26 comments

  1. EXCELLENT, EXCELLENT, AND EXCELLENT!!! I LOVED THIS AND WHEN HUBBY GETS BACK IN FROM TOWN I AM GOING TO SHOW IT TO HIM. WHAT AN INSPIRING AND AMAZING POST! THANKS SO MUCH FOR SHARING IT. GOD BLESS,SR

      • Showed him and he was so impressed. He said he had heard of it before, but did not know all of this in depth. He is a very “learned” man, (cough, cough:>), and it is really hard to impress him, but you did it with this. This was so awesome to me, and helped me to grow in my faith and prayers. Thanks again for sharing. God Bless, SR

    • I used to be a landscaper and thought that’s what I would do for the rest of my life, because I loved working outdoors. I always felt God talking to me through nature. God truly is the perfect artist. God bless you, Wendy!

  2. Great post! It was fascinating to hear about what iconography calls “Sacred Geometry” from a mathematical perspective. I didn’t know about the numbers per se, only about the spirals and their repetition through every aspect of the universe, large and small. I really enjoyed this.

    • “Sacred Geometry”!!! That is a great concept and I find the connection with iconography intriguing (hint! hint! — I mean that would make a great post, Reinkat). Thanks for pointing this out.

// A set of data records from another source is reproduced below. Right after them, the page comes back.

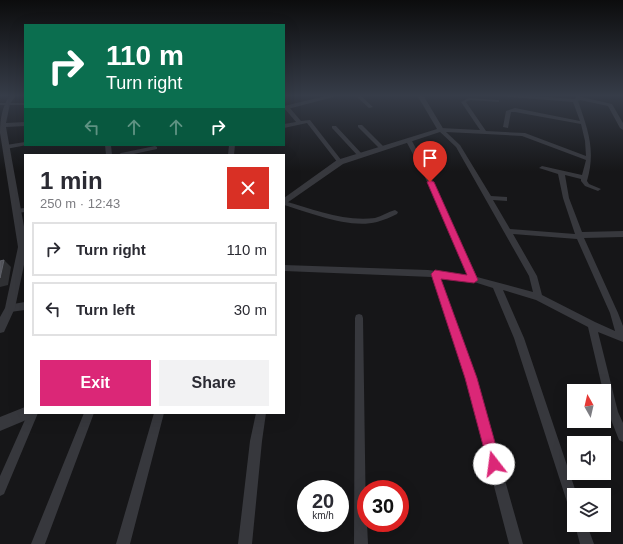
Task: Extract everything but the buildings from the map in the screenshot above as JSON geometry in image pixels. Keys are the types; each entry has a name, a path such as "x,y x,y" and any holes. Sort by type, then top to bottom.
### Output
{"street":[{"path":"435,120 440,130 458,146 533,276 538,297"},
{"path":"476,120 484,132"},
{"path":"506,127 507,120"},
{"path":"569,120 583,123 590,147 588,174 584,181 587,185 598,189"},
{"path":"285,126 308,121 340,162"},
{"path":"0,328 10,308 22,264 23,244 21,210 2,129 24,124"},
{"path":"360,126 382,148"},
{"path":"334,127 360,155"},
{"path":"285,200 340,162 440,130 523,134 589,159"},
{"path":"409,141 427,175 474,280"},
{"path":"6,147 24,144"},
{"path":"125,154 155,146"},
{"path":"542,168 585,178"},
{"path":"561,172 566,198 579,236 614,313 622,338"},
{"path":"488,198 505,199"},
{"path":"285,200 341,219 357,221 376,220 395,212"},
{"path":"508,232 579,236 623,234"},
{"path":"285,268 435,274 474,280 538,297 592,325 622,338"},
{"path":"435,274 471,378 516,544"},
{"path":"496,285 519,338 568,488"},
{"path":"10,308 24,306"},
{"path":"359,318 361,544"},
{"path":"592,325 613,412 623,436"},
{"path":"0,424 24,414"},
{"path":"0,490 33,414"},
{"path":"38,544 89,414"},
{"path":"123,544 159,414"},
{"path":"244,544 256,441 261,414"},
{"path":"583,532 587,544"}],"route":[{"path":"430,182 474,280 435,274 471,378 494,464"}]}
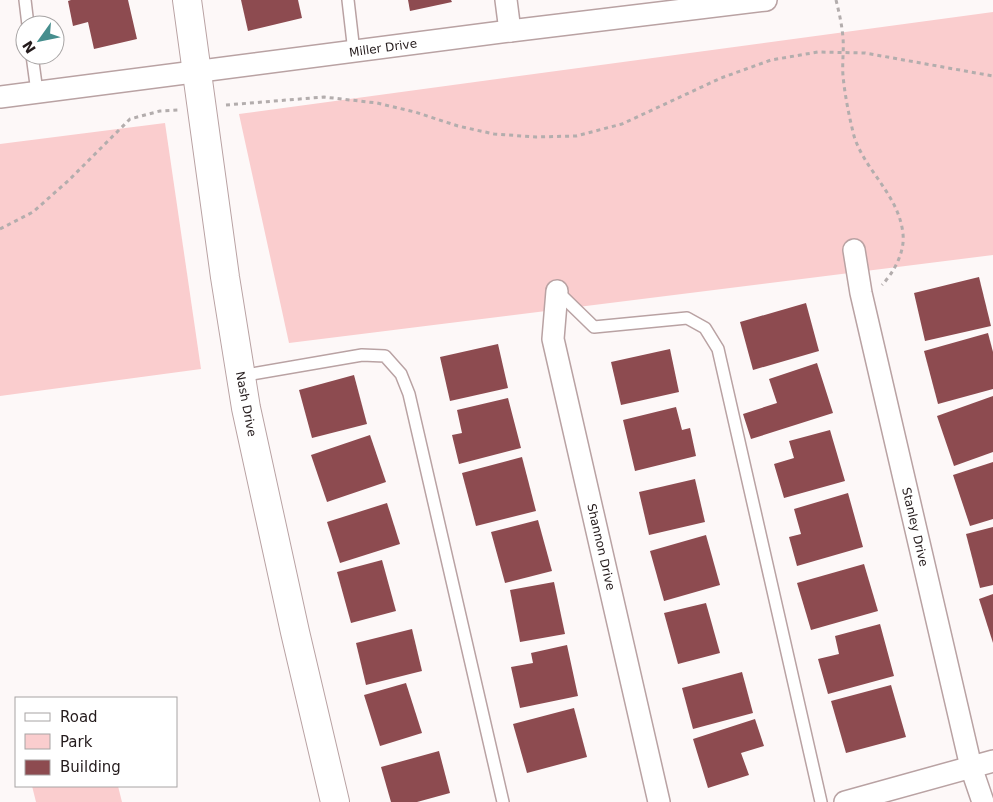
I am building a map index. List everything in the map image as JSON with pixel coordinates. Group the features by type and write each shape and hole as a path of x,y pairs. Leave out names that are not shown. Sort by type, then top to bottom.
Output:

    • Well, maybe that was a bit strong of a hint… Sorry! I should have said, as a suggestion, that topic would make a really fitting post for Reinkat. It strikes me as the infusion of sacred cosmology in sacred art. Where else would you have to go to read about that?

      • No worries!
        It is a very complicated thing, this sacred geometry, which is hard to explain with words alone. Much better demonstrated, with drawing . . . I might tackle it someday, though. If I feel knowledgeable enough about it not to make a fool of myself trying to explain it. There are few books about it: one that I have seen is a very technical tome called, of course, “Sacred Geometry”.
        I might work up a draft to explain the simplest basics, thank you for giving me the idea. :-)

  3. God has been called a “pure mathematician,” as in this quote by James Jones: “From the intrinsic evidence of his creation, the Great Architect of the Universe now begins to appear as a pure mathematician,” which I have understood before, but this particular piece of evidence, I never knew about. Yes, I do believe that a design implies a designer. This is just amazing and I can’t wait to share it with my teenage boy. Thanks.

    • Thanks for sharing these thoughts and the quote from Mames Jones. I’m glad you liked the video and hope your teenager will appreciate it too. God bless!

  4. I think that the discovery of this pattern has just as much value in relation to proving the existence of God as the ‘law’ of gravity or the fact that circles exist in nature. Why does it surprise us any more than these? I am not a fan of ID theory simply; because its arguments seem weak and vague for showing God’s existence…and seem to go based on a “See look at this…how could it be any other way than that God exist?” I don’t like that.

    Instead, the revival in an understanding of form and telos is essential for a rediscovery in how knowledge of God can be rational. Those shapes in nature exist…as consistent patterns…consistent behavior. The fact that the world around us is oriented in behaving in a particular way rather than in no way indicates an end state towards which all things are directed.

    • John, my friend, for some reason your comment landed in my spam folder by accident, and I did not notice this until now.

      I am not a fan of ID theory either as a “proof” for God’s existence — but hey, look! Everyone else seemed to like it a lot!

      Here’s the way I think of these kinds of things. They are hints, not necessary demonstrations. They do point people in the direction of an intelligent creator. They also lead people to glorify God. As scientific theory, ID (which the video only touches cursorily) is an unscientific theory, and as you point out, philosophically weak. But like I said, it’s a hint and some people could use some hints.

      As to your point that we observe in nature that things are regularly directed toward some determinate end, that kind of sounds almost exactly like the first premise of St Thomas’s 5th way, now doesn’t it?

      • Incredibly yes it does sound like Aquinas. How did that happen? I’m not sure what happened with the spam either….I guess my commentary could always be improved. God bless!

    • The spam thing happened once before with another frequent commenter. I am glad I caught it, because sometimes I have so much spam that I have to bulk delete it without checking it first. At any rate, thanks for all the comments. Your insights are always appreciated here.